What are pretrained models and why are they useful?

Pretrained models are deep learning architectures that have been trained to perform a specific task (for instance, recognizing the breed of a dog in a picture) on a large amount of data. Such training is not easy to perform and it usually requires a lot of resources, way beyond what is available to many of the people who could have a use for a deep learning model.

When talking about pretrained models one usually refers to CNNs (architectures used for vision related tasks) trained on Imagenet. To give you an idea of the size of this dataset, it contains over 14 million images with 1.2 million of them assigned to one of a 1000 categories (around 1 million images also contain bounding box annotations).

So what is a pretrained model? It is a set of weights arrived at at the end of the training. A researcher, or someone implementing their model, will perform the training and share the weights for others to use. Many repositories with weights can be found on github, but probably the easiest way to get a hold of a pretrained model would be directly from within a deep learning library of your choice (pytorch, fastai, tensorflow and keras pretrained models).

Now the above is the canonical definition of a pretrained model. This by no means is the complete story.

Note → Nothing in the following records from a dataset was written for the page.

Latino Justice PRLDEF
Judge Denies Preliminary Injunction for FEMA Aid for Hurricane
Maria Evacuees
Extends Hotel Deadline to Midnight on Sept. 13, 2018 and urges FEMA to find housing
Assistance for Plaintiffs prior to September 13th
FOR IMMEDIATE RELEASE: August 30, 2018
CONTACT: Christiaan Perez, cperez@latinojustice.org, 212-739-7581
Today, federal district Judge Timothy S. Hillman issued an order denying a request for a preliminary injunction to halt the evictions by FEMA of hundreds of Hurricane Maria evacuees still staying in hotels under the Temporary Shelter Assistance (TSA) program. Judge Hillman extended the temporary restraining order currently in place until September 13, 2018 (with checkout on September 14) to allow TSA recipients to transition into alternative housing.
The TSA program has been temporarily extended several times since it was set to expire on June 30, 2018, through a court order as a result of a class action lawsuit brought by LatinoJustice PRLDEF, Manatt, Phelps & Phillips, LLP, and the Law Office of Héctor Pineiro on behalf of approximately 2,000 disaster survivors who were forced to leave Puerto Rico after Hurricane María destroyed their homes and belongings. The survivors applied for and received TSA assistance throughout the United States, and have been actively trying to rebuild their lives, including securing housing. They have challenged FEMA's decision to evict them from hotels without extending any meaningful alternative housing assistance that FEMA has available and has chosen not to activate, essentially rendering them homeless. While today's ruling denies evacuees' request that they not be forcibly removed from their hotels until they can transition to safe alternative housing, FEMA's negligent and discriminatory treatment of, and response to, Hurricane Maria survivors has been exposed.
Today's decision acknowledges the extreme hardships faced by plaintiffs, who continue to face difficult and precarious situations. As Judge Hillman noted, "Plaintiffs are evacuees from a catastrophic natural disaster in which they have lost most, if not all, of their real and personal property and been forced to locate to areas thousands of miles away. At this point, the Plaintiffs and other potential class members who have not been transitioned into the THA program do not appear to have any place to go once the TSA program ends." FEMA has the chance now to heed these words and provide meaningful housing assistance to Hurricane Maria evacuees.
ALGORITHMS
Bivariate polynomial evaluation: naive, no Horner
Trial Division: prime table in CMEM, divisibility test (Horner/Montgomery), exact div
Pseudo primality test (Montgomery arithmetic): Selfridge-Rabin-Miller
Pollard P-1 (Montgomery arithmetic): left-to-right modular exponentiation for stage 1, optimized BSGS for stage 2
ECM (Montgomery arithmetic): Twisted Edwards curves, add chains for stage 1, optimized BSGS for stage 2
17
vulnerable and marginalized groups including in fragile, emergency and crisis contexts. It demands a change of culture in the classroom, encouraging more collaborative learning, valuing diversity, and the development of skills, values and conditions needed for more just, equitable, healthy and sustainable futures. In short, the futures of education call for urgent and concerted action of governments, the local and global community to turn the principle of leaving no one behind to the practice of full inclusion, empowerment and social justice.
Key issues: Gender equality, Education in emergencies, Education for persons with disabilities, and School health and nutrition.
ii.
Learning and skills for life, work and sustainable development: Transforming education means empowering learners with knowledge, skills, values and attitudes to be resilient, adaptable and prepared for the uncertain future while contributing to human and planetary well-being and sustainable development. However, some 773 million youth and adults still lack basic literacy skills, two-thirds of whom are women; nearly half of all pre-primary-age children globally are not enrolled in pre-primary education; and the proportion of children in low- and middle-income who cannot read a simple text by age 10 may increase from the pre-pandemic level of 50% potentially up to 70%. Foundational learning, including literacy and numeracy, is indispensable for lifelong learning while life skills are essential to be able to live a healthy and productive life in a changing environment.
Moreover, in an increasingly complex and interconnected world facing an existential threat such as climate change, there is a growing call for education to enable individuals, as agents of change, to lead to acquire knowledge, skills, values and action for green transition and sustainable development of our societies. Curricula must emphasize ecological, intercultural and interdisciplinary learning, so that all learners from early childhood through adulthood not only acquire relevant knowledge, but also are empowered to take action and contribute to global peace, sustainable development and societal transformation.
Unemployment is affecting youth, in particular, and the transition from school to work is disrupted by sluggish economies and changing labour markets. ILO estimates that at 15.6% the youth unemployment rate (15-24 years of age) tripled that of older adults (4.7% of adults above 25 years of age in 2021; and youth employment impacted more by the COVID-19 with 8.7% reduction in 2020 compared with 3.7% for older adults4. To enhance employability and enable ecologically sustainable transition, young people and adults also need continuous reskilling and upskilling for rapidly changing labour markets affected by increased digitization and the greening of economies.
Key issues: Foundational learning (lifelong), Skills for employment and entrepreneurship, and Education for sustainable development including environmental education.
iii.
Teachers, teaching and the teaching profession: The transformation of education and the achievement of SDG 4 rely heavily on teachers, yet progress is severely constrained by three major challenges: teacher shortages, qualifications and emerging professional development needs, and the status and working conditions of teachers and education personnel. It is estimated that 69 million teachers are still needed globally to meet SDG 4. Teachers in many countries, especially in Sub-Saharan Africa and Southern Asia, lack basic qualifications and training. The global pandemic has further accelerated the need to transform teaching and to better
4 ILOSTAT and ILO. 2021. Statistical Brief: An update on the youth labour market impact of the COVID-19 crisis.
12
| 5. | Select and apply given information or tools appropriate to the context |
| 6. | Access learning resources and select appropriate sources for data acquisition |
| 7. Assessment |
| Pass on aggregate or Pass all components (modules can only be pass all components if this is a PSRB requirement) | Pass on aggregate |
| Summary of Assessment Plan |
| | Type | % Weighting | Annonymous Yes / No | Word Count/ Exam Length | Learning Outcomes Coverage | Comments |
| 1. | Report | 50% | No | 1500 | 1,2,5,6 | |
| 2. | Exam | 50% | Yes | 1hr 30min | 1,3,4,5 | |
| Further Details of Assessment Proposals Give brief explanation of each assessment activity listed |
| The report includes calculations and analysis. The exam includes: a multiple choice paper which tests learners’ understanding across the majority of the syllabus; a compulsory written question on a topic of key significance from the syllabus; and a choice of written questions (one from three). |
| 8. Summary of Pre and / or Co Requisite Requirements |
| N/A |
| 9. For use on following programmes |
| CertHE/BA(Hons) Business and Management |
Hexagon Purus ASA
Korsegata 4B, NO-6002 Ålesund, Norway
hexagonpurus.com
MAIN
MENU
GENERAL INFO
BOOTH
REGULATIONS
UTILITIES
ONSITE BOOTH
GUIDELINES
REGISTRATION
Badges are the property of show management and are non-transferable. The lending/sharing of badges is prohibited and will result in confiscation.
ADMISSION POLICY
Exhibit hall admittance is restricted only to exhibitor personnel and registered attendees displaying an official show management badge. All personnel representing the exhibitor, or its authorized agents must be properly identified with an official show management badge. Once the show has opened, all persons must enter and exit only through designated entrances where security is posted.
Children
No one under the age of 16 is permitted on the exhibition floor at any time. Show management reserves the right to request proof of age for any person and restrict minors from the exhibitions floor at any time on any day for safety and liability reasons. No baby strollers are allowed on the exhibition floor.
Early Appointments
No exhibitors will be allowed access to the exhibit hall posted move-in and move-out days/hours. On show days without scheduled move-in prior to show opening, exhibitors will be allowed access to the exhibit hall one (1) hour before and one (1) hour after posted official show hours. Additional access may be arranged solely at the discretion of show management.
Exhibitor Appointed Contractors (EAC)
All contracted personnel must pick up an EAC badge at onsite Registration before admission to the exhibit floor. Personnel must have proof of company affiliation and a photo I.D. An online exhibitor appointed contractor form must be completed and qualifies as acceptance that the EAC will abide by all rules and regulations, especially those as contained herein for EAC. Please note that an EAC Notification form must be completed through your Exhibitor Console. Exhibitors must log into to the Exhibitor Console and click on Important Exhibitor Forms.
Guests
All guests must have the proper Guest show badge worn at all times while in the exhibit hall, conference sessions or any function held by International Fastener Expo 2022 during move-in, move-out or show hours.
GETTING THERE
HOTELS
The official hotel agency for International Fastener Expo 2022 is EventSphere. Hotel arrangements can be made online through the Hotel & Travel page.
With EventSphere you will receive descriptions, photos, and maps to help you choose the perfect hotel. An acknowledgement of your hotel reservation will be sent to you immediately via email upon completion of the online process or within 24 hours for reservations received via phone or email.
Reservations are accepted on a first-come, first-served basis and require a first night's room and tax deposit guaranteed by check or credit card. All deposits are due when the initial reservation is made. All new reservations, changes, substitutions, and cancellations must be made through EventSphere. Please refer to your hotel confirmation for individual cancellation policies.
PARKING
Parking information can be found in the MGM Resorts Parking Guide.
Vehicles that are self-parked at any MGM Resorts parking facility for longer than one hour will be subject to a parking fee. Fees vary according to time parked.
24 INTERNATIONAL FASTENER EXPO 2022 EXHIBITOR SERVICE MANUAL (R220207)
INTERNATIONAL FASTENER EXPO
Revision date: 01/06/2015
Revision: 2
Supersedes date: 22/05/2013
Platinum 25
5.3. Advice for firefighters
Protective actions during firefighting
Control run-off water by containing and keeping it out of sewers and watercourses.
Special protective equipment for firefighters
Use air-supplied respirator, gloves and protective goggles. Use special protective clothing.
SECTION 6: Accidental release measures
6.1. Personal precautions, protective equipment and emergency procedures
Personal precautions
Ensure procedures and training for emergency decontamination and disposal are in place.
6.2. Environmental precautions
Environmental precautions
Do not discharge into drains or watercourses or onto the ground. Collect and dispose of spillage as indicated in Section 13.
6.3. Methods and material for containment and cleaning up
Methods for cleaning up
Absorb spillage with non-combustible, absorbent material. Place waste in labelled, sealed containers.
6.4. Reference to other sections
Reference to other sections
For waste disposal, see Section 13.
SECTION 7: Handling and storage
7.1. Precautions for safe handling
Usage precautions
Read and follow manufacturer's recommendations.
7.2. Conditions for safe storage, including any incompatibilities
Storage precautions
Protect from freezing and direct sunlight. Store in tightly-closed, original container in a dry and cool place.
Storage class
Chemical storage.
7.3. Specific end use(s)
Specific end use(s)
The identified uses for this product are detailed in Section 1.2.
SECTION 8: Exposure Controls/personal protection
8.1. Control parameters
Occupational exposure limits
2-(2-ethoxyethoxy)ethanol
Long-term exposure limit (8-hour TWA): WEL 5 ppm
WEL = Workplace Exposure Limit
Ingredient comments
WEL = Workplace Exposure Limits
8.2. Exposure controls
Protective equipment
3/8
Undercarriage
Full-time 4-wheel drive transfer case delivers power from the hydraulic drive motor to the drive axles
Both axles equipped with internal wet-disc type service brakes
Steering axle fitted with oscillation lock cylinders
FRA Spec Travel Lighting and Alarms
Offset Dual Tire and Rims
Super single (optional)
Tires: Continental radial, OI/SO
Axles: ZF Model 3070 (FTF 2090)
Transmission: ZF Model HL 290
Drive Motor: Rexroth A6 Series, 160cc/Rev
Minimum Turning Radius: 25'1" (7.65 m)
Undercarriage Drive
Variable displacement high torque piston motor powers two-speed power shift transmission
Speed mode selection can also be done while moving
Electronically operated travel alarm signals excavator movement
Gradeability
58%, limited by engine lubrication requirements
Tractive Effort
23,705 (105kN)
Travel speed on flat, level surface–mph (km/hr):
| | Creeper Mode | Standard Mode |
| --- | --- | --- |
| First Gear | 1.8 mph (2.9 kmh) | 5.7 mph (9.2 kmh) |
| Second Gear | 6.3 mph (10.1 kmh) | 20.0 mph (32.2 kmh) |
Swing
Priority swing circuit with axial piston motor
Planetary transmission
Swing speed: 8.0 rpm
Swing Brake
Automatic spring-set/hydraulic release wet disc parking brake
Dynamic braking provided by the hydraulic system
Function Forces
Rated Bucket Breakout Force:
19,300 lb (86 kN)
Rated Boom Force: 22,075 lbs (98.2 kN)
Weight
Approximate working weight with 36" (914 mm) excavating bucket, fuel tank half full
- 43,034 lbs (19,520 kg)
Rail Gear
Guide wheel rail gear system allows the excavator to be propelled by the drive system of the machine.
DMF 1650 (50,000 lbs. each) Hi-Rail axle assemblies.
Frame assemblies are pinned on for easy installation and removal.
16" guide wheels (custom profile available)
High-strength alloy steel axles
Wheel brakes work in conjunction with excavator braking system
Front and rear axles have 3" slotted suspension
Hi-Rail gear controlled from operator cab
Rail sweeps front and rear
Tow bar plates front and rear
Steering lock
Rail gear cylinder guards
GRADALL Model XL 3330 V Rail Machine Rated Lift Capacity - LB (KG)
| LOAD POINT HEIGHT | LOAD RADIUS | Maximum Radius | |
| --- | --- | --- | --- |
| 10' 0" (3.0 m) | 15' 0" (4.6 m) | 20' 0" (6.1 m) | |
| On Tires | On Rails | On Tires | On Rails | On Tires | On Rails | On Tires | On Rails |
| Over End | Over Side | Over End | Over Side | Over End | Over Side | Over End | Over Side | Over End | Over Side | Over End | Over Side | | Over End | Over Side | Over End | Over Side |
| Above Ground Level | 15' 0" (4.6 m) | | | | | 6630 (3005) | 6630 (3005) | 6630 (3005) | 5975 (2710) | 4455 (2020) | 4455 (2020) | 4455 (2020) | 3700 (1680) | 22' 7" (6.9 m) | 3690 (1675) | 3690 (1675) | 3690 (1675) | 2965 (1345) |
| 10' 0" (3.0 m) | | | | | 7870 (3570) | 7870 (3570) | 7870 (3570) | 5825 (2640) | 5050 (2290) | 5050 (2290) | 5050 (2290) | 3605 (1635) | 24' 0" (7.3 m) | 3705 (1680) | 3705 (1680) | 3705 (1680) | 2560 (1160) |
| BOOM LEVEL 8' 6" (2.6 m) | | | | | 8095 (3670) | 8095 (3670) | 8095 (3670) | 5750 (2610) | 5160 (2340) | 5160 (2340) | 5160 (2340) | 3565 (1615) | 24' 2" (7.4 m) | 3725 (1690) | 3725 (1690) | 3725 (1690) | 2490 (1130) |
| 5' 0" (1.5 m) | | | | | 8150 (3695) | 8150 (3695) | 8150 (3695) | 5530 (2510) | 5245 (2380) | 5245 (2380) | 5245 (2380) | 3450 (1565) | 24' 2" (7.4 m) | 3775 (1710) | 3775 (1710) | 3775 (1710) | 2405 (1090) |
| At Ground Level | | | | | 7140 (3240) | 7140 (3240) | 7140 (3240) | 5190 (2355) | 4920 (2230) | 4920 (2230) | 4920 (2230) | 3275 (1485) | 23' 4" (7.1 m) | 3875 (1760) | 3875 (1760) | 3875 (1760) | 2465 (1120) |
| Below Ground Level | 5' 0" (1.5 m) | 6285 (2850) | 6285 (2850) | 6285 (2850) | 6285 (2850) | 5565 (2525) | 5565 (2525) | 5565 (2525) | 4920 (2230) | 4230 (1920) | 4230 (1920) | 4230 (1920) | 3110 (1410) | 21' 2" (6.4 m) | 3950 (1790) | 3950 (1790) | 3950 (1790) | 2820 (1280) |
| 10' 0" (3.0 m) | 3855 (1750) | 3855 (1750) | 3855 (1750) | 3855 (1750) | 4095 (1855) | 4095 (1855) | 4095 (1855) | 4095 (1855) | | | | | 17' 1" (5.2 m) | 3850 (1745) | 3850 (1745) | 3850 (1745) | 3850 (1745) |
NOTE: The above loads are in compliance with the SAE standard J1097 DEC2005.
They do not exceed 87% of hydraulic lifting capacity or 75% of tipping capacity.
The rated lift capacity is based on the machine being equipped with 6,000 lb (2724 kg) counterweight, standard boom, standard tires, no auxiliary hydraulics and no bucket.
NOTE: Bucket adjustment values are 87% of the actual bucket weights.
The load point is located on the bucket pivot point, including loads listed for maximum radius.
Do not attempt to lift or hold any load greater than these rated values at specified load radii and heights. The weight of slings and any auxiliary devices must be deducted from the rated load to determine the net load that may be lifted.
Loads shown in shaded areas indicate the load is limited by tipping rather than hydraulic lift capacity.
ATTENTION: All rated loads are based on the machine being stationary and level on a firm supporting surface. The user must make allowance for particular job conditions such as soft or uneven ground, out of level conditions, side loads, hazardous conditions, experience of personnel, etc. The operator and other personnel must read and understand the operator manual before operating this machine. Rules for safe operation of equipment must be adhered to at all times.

You can also find models pretrained to perform other tasks such as object detection or pose estimation.

Also, quite recently researchers have started to push the boundary on what a pretrained model is. In the context of natural language processing (models that work with text) we have had word embeddings for quite a while now. Word embeddings are representations of words as a bunch of numbers where the idea is that similar words will be represented in a way that is alike in some useful way. For instance, we might hope that the representations of 'hawk', 'eagle', 'blue jay' share some similarities and are dissimilar across some other dimensions. The seminal paper for representing words by vectors was the word2vec and a paper introducing embeddings is one of my favorite papers, originating from the 80s, the kinship paper by Geoffrey Hinton.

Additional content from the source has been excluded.